Assignment: The entries below contain pictures, which are to be left out; write out exactly, and only, the lines from the line with "Assignment of Benefits" up to and including the line with "This is a direct".

================================

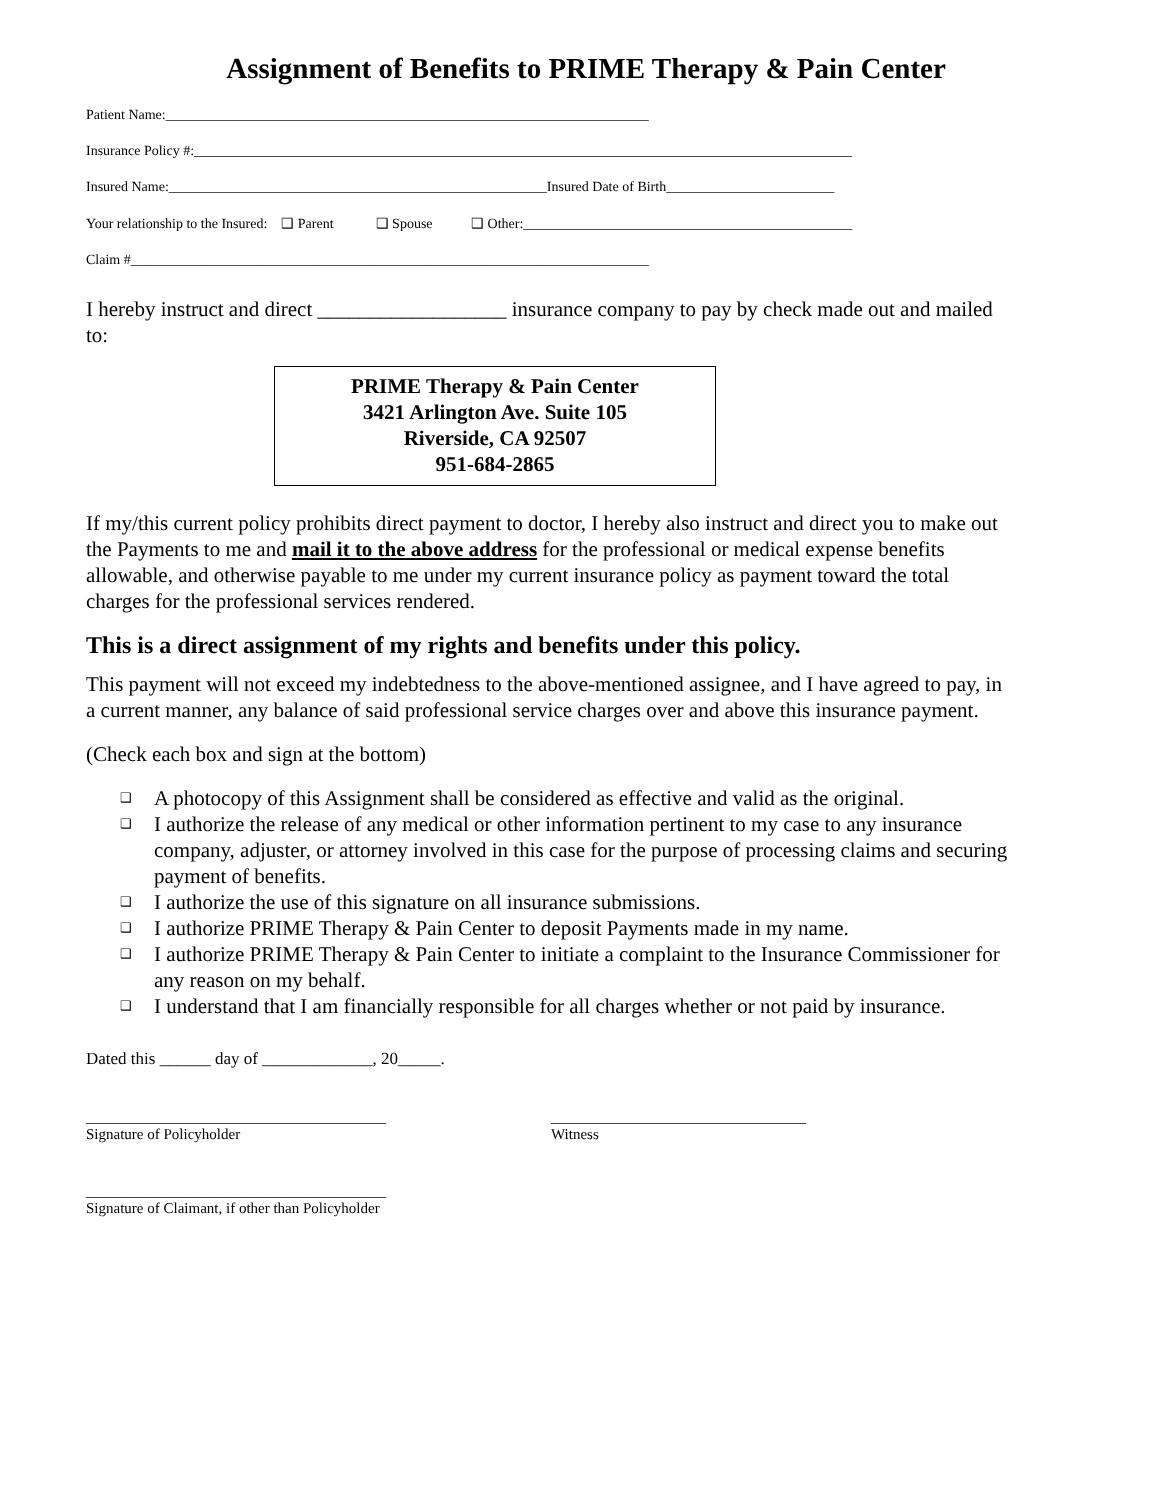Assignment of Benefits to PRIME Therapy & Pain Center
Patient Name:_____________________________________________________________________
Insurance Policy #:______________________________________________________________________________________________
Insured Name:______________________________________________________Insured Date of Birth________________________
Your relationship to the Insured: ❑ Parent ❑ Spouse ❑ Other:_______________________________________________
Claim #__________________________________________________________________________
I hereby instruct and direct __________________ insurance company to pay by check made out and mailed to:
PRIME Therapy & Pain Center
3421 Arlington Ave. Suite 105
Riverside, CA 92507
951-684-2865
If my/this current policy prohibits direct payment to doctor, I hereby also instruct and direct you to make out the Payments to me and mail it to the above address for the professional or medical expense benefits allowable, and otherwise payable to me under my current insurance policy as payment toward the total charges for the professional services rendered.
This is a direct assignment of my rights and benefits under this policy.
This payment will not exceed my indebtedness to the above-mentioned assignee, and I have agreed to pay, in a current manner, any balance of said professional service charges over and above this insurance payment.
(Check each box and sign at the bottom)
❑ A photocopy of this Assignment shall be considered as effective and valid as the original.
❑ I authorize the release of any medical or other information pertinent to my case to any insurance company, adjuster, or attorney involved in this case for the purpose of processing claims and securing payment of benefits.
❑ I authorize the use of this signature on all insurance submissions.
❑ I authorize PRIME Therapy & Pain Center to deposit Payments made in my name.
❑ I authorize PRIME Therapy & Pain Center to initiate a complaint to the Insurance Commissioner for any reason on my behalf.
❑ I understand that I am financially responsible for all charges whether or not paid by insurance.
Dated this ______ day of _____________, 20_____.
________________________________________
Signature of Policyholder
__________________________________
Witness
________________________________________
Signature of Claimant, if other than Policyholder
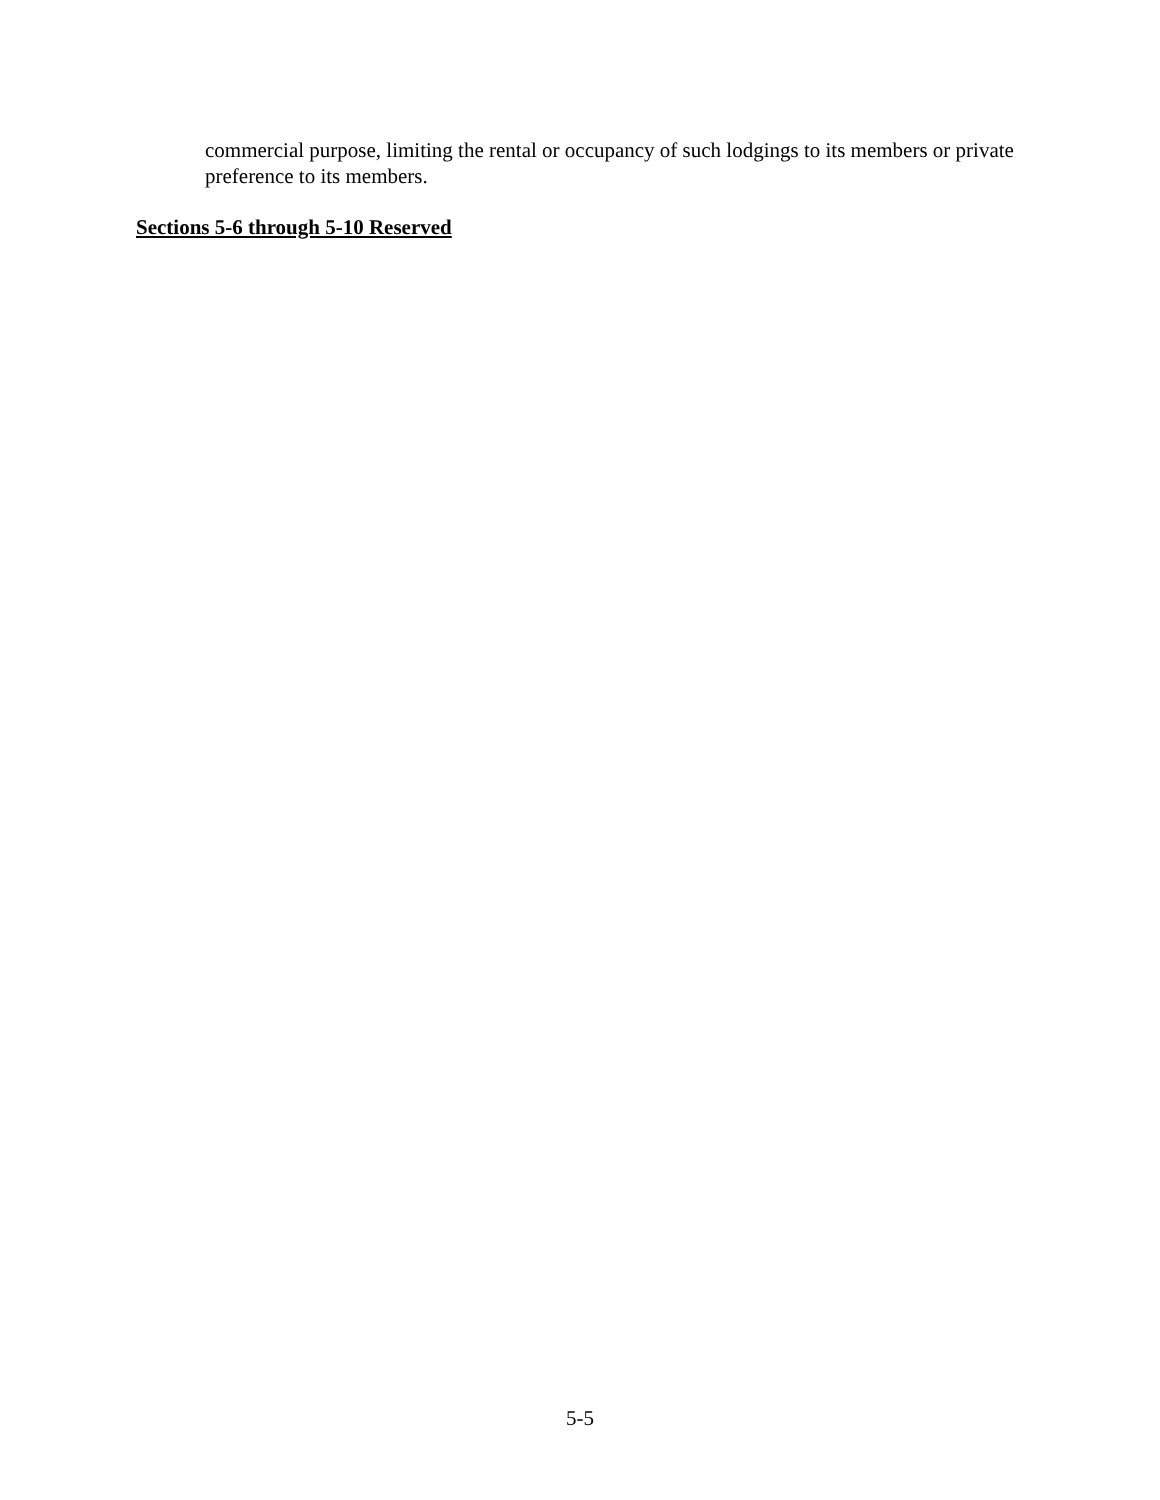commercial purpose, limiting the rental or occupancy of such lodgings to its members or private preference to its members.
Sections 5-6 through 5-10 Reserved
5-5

================================

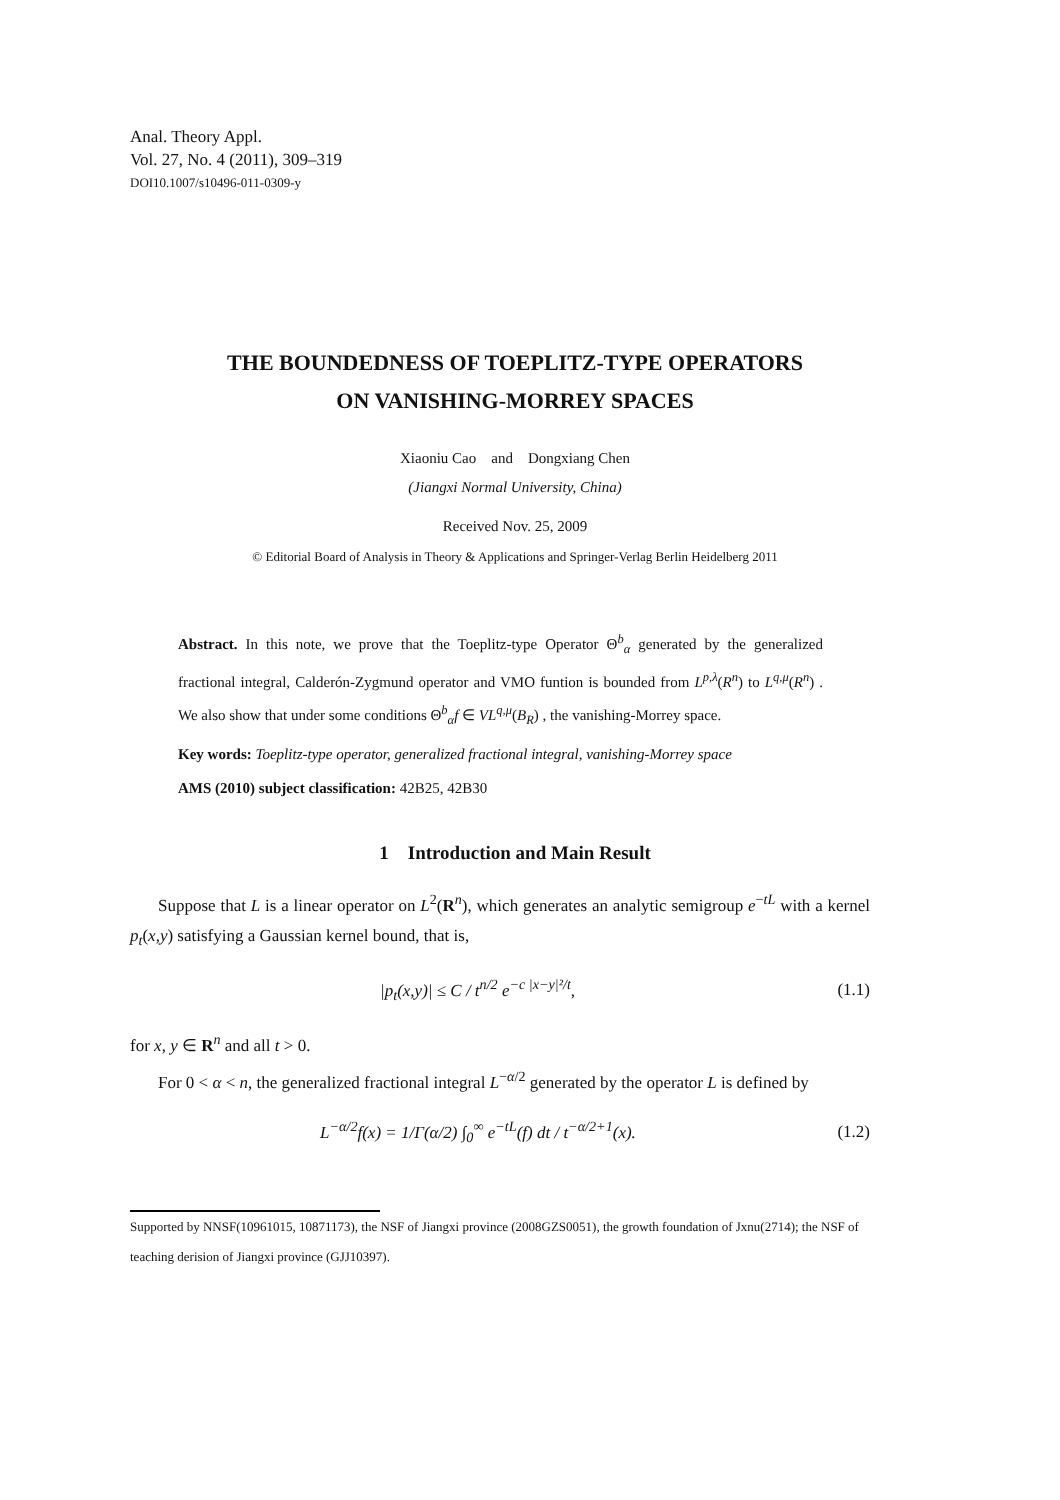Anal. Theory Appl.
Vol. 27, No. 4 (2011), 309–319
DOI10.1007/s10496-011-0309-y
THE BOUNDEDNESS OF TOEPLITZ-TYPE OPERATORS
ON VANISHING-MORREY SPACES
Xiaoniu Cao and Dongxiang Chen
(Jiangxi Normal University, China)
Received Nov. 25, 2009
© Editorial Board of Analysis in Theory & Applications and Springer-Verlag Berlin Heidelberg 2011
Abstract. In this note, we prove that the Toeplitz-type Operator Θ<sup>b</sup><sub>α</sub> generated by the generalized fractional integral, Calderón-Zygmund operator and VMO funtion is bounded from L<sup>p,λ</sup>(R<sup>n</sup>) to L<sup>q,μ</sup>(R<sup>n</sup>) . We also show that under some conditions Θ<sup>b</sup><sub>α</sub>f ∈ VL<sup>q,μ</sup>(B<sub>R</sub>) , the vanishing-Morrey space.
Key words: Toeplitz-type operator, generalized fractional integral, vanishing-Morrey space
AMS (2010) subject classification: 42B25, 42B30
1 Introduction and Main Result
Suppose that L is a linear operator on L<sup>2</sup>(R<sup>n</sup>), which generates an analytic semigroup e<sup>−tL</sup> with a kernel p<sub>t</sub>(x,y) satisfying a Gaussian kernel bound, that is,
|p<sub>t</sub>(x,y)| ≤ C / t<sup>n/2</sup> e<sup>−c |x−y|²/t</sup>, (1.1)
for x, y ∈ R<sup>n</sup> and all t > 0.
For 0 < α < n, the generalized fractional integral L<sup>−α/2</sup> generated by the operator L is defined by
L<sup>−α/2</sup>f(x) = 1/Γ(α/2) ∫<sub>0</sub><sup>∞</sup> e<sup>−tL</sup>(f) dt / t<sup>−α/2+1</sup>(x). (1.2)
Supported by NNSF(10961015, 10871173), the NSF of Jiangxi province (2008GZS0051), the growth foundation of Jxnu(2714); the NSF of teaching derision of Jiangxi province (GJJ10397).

================================

Answer area:
Assignment of Benefits to PRIME Therapy & Pain Center
Patient Name:_____________________________________________________________________
Insurance Policy #:______________________________________________________________________________________________
Insured Name:______________________________________________________Insured Date of Birth________________________
Your relationship to the Insured: ❑ Parent ❑ Spouse ❑ Other:_______________________________________________
Claim #__________________________________________________________________________
I hereby instruct and direct __________________ insurance company to pay by check made out and mailed to:
PRIME Therapy & Pain Center
3421 Arlington Ave. Suite 105
Riverside, CA 92507
951-684-2865
If my/this current policy prohibits direct payment to doctor, I hereby also instruct and direct you to make out the Payments to me and mail it to the above address for the professional or medical expense benefits allowable, and otherwise payable to me under my current insurance policy as payment toward the total charges for the professional services rendered.
This is a direct assignment of my rights and benefits under this policy.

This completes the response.